Perruthenate

Identifiers
- 3D model (JSmol): Interactive image;

Properties
- Chemical formula: RuO_{4}^{−}
- Molar mass: 165.07 g·mol^{−1}

Structure
- Molecular shape: Tetrahedral

Related compounds
- Other cations: Tetrapropylammonium perruthenate N(C_{3}H_{7})_{4}RuO_{4}
- Related compounds: Ruthenium tetroxide RuO_{4}

= Perruthenate =

Perruthenate is an oxyanion of ruthenium in its +7 oxidation state. It is a mild oxidising agent useful in organic synthesis.

== Properties ==
Perruthenate can be considered as the partially reduced derivative of ruthenium tetroxide. It is a much milder oxidising agent than the unionised compound, but still capable of oxidising a number of compounds via its reduction to ruthenate RuO4(2-).

== Synthesis ==
Perruthenate can be produced as the sodium or potassium salt by reduction of ruthenium tetroxide with alkaline hydroxide:

4 RuO4 + 4 KOH -> 4 KRuO4 + 2 H2O + O2

Both the concentration and temperature of the reduction must be controlled to avoid further reduction to ruthenate:

4 KRuO4 + 4 KOH -> 4 K2RuO4 + 2 H2O + O2

An alternative route can proceed from the oxidation of ruthenate salts by chlorine gas.

Perruthenate can also be produced in situ by the oxidation of aqueous ruthenium trichloride with sodium bromate; this method produces a dark green solution, which can be precipitated with an appropriate cation to yield the corresponding salt.

== Applications ==
Salts of perruthenate with permanently charged cations are used as catalytic reagents for the oxidation of primary and secondary alcohols to aldehydes and ketones respectively. While the perruthenate anion serves as the oxidising agent in this reaction, rather than a true catalyst, it is quickly restored by an appropriate cooxidant such as N-methylmorpholine N-oxide.
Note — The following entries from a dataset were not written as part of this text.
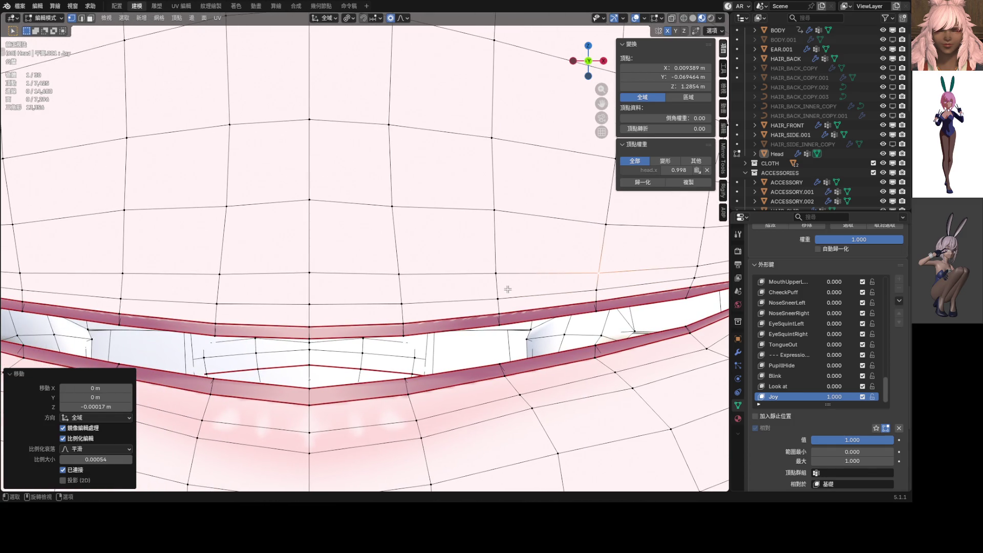
pyautogui.click(310, 337)
pyautogui.press('g')
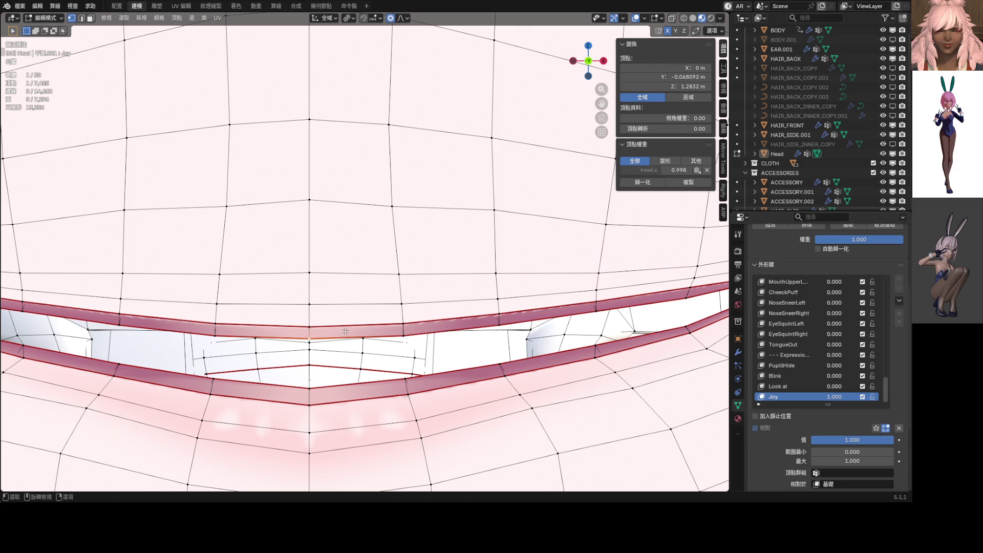
pyautogui.press('z')
pyautogui.scroll(-17, 346, 331)
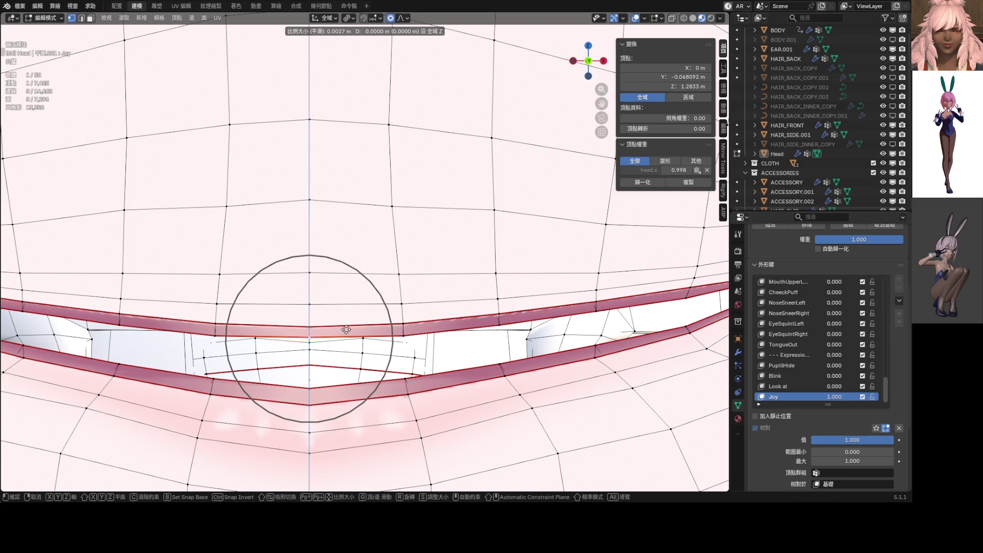
pyautogui.click(346, 330)
pyautogui.press('g')
pyautogui.press('z')
pyautogui.click(318, 323)
# Snap to front view and return the head to Object Mode.
pyautogui.moveTo(318, 324)
pyautogui.mouseDown(button='middle')
pyautogui.moveTo(430, 254)
pyautogui.moveTo(362, 259)
pyautogui.moveTo(388, 267)
pyautogui.moveTo(435, 250)
pyautogui.mouseUp(button='middle')
pyautogui.scroll(-5, 435, 251)
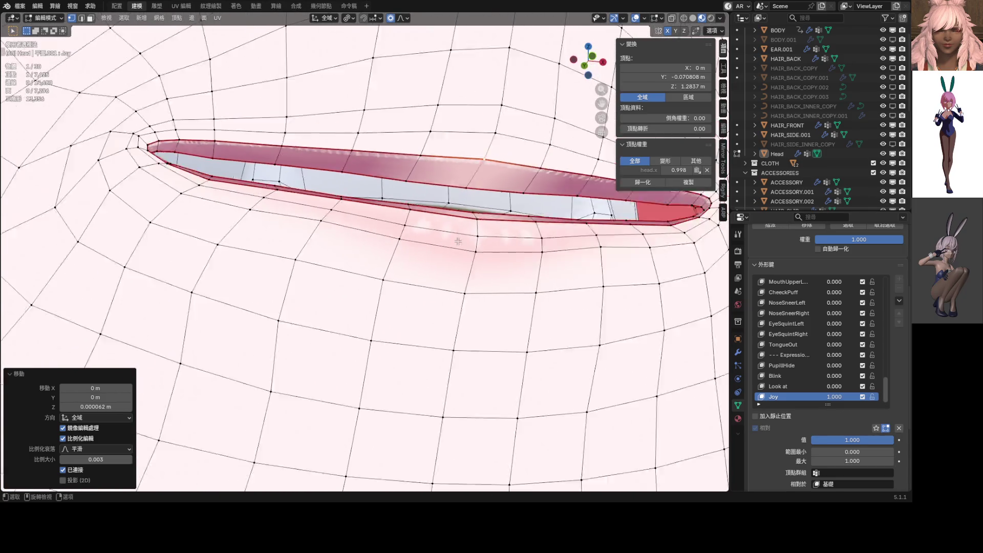
pyautogui.press('KP_1')
pyautogui.press('Tab')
Tetrapropylammonium perruthenate (TPAP) is the most widely used of these reagents, though some alternatives have been proposed which offer greater longevity and temperature stability. Some notable alternate perruthenates are the triphenylphosphine derivatives, such as the salts of isoamyltriphenylphosphonium (ATP3), methyltriphenylphosphonium (MTP3), and tetraphenylphosphonium (TP3).